> Exercise description
Every line of the data below should be repeated exactly, and no picture should be copied.

> Records shown
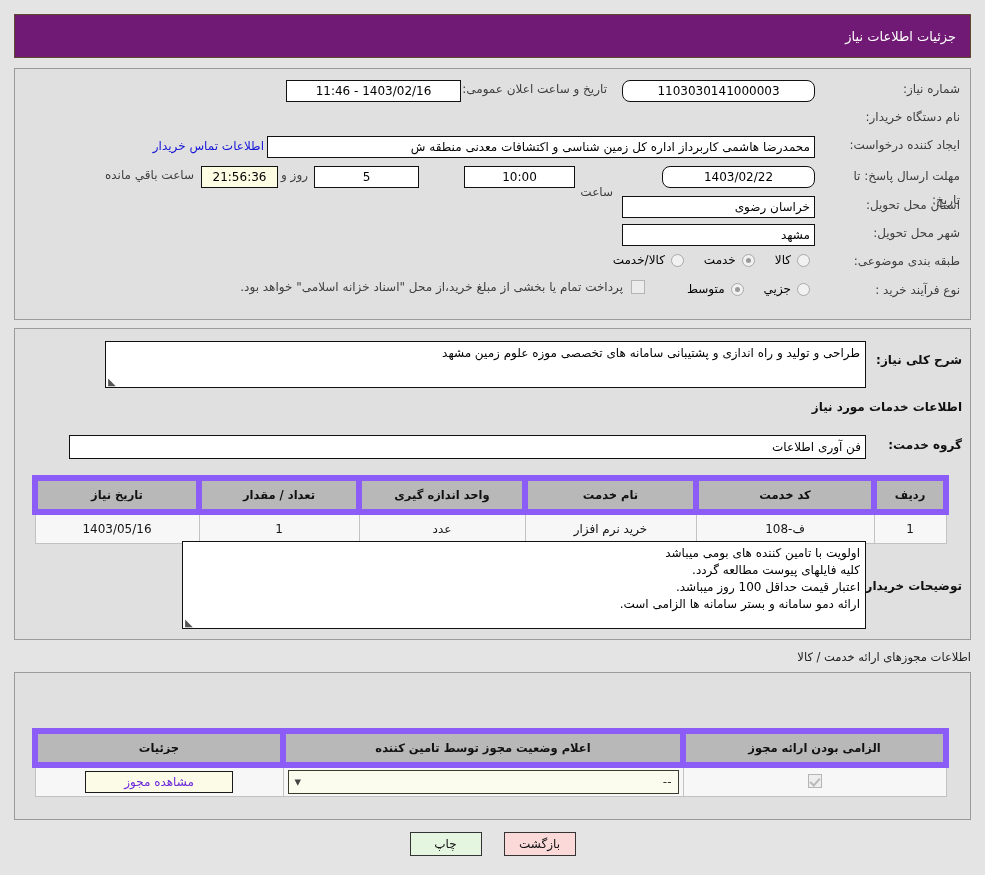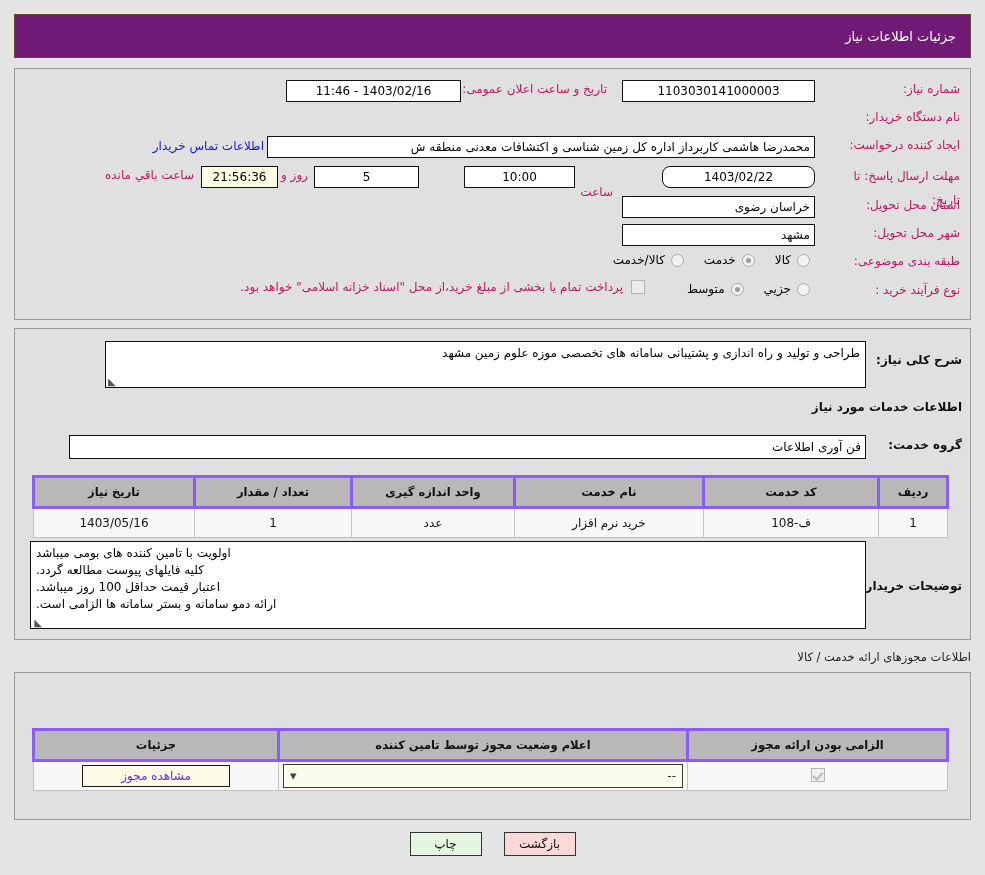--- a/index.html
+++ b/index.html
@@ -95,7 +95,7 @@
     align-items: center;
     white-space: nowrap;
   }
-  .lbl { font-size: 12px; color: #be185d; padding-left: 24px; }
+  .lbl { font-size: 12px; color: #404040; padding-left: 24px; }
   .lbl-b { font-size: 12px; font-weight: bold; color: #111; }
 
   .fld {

> Result below
--- a/index.html
+++ b/index.html
@@ -95,7 +95,7 @@
     align-items: center;
     white-space: nowrap;
   }
-  .lbl { font-size: 12px; color: #be185d; padding-left: 24px; }
+  .lbl { font-size: 12px; color: #404040; padding-left: 24px; }
   .lbl-b { font-size: 12px; font-weight: bold; color: #111; }
 
   .fld {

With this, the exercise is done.